Objectives:
A: According to the travel excerpt, how far is the LCCT from the Main Terminal?
B: In the travel excerpt, rewrite the passage that begins at the words "The Sultan Abdul" and stops after "Samui in Thailand.", replacing "Penang" with "Langkawi" throughout.

==== Excerpt

The LCCT is about 20km from the Main Terminal and can be accessed via the KLIA circular or airport cargo road.
The Sultan Abdul Aziz Shah Airport (IATA: SZB) (ICAO: WMSA), more commonly referred to as the Subang Airport, was the country's main international airport until KLIA was opened in 1998. It was designated for turboprop aircraft and since 19 October 2007, Malaysia Airlines subsidiary "community airline" Firefly  began operating from Subang, flying to Penang twice daily at 08:20 and 20:50. From Penang, flights depart at 07:00 and 19:30. Journey time one hour. Berjaya Air  flies daily to/from Tioman Island, five times a week to/from Pangkor Island, and special flights to Redang Island. It also has two flights weekly to/from Ko Samui in Thailand.
Getting there/away: The airport is 25 km from the city center and the best way to get there is by taxi. Rapid KL bus U81 (destination Mah Sing and Pekan Subang) from the Sultan Mohd Bus Hub next to the Pasar Seni LRT station goes past the airport. Fare is RM2 and the ticket is valid for the whole day for all RapidKL routes with "U" prefix.
Most important roads in Peninsular Malaysia lead to/from Kuala Lumpur. The city lies about midway along the North-South Expressway (Motorway) (NSE; route numbers E1 and E2) which runs from the Malaysia-Thailand border at Bukit Kayu Hitam, Kedah to Johor Bahru in the south, on the Malaysian side of the Causeway to Singapore. The main expressway exits for Kuala Lumpur on the NSE are Jalan Duta (from the north) and Sungai Besi (from the south).
For those who do not want to pay toll, Kuala Lumpur is on Federal Route One (the "Trunk Road") which, like the NSE, runs through all West Coast states of Peninsular Malaysia from Bukit Kayu Hitam, Kedah to Johor Bahru.
Those travelling along the West Coast Road (Federal Route Five) should leave the road at Klang and get to Kuala Lumpur via the Federal Highway.
Kuala Lumpur has several bus stations or terminals/terminuses(Malay: stesen bas or hentian) which handle long distance express bus services; many destinations are served by more than one terminal.
The biggest (and invariably most crowded) terminal, located in the city centre near Chinatown. Beware of pickpockets, ticket touts and other undesirables, especially late at night.
Access: Plaza Rakyat station (Ampang and Sri Petaling Lines) is within walking distance; many local bus stops nearby.

========
==== Supplied information

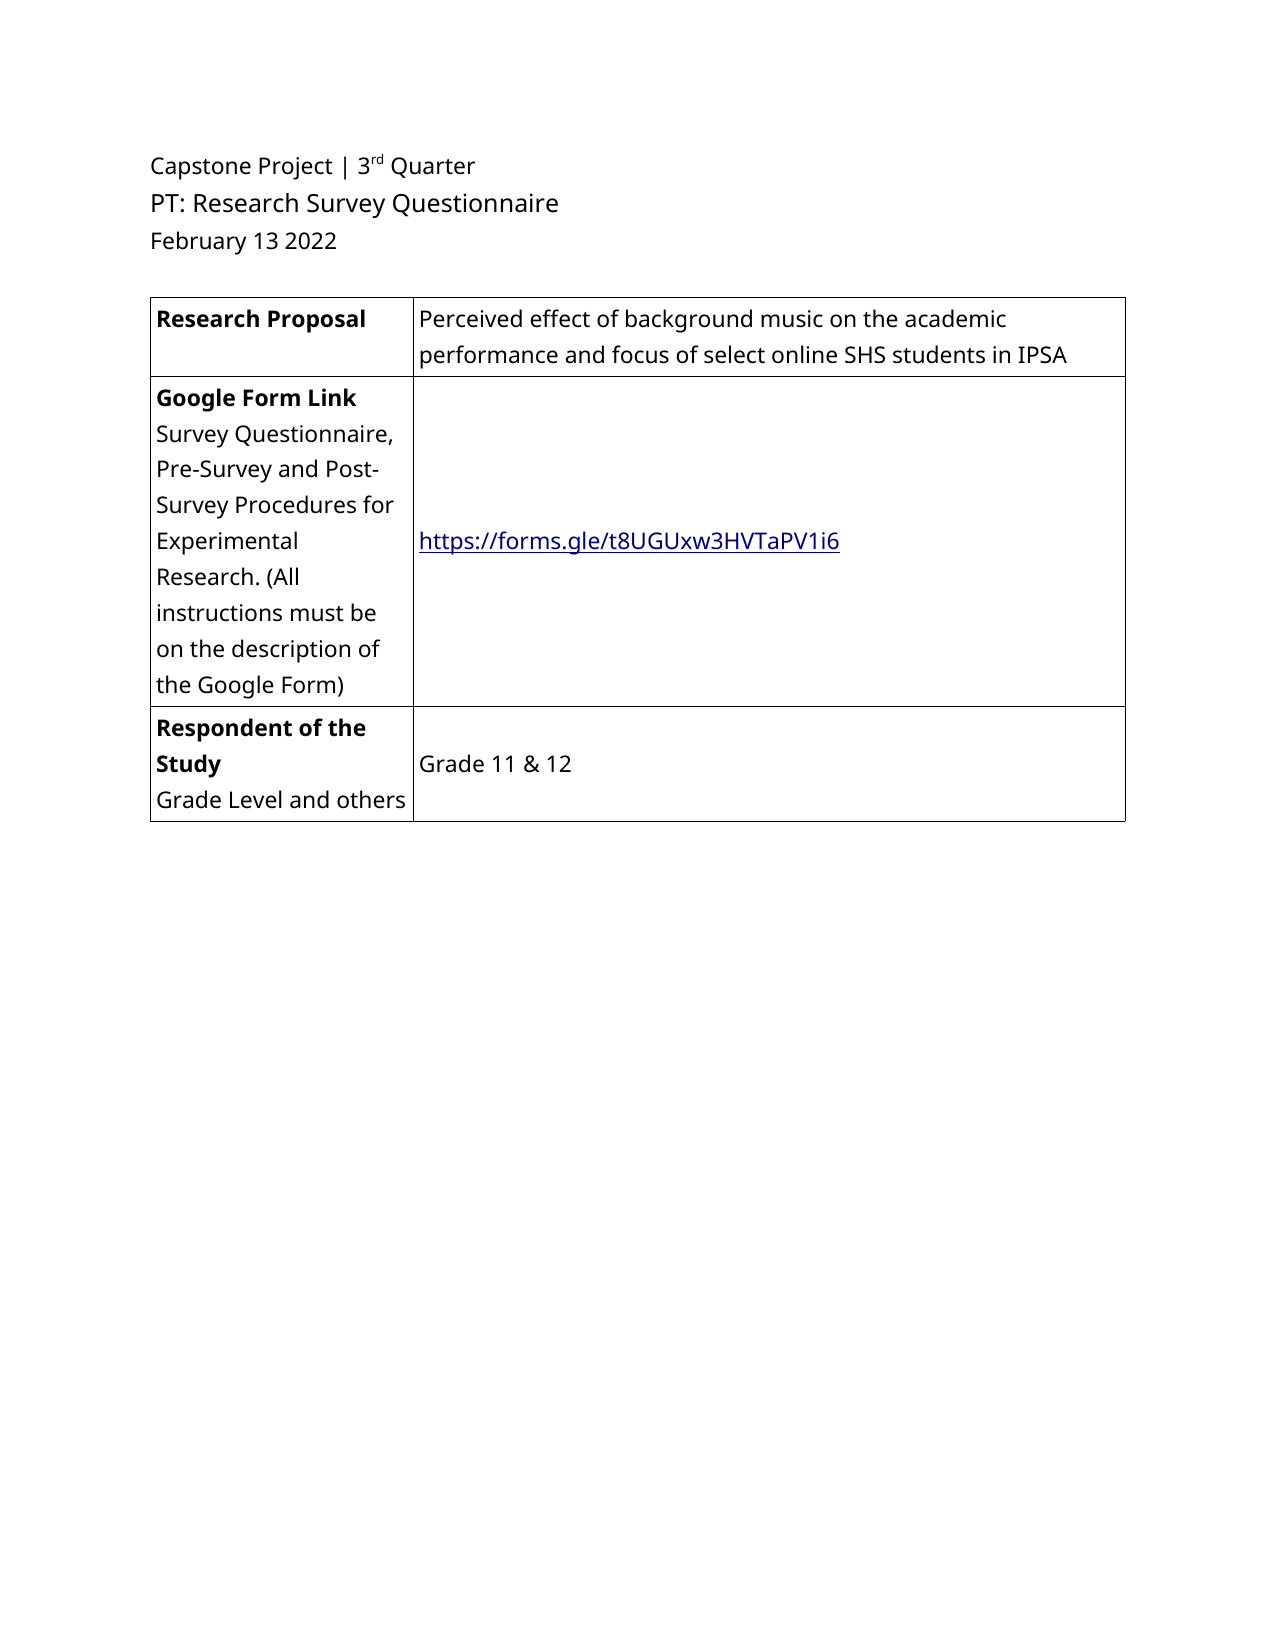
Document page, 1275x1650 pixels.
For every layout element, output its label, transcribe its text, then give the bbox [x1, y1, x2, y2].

table_cell https://forms.gle/t8UGUxw3HVTaPV1i6 [414, 377, 1125, 706]
table_header Perceived effect of background music on the academic performance and focus of select online SHS students in IPSA [414, 298, 1125, 376]
table_cell Respondent of the Study Grade Level and others [151, 707, 413, 821]
table_header Research Proposal [151, 298, 413, 376]
text PT: Research Survey Questionnaire [150, 186, 1125, 220]
text February 13 2022 [150, 225, 1125, 256]
table_cell Google Form Link Survey Questionnaire, Pre-Survey and Post-Survey Procedures for Experimental Research. (All instructions must be on the description of the Google Form) [151, 377, 413, 706]
table_cell Grade 11 & 12 [414, 707, 1125, 821]
text Capstone Project | 3rd Quarter [150, 150, 1125, 181]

========

Responses by task:
A: About 20 km.

B:
The Sultan Abdul Aziz Shah Airport (IATA: SZB) (ICAO: WMSA), more commonly referred to as the Subang Airport, was the country's main international airport until KLIA was opened in 1998. It was designated for turboprop aircraft and since 19 October 2007, Malaysia Airlines subsidiary "community airline" Firefly  began operating from Subang, flying to Langkawi twice daily at 08:20 and 20:50. From Langkawi, flights depart at 07:00 and 19:30. Journey time one hour. Berjaya Air  flies daily to/from Tioman Island, five times a week to/from Pangkor Island, and special flights to Redang Island. It also has two flights weekly to/from Ko Samui in Thailand.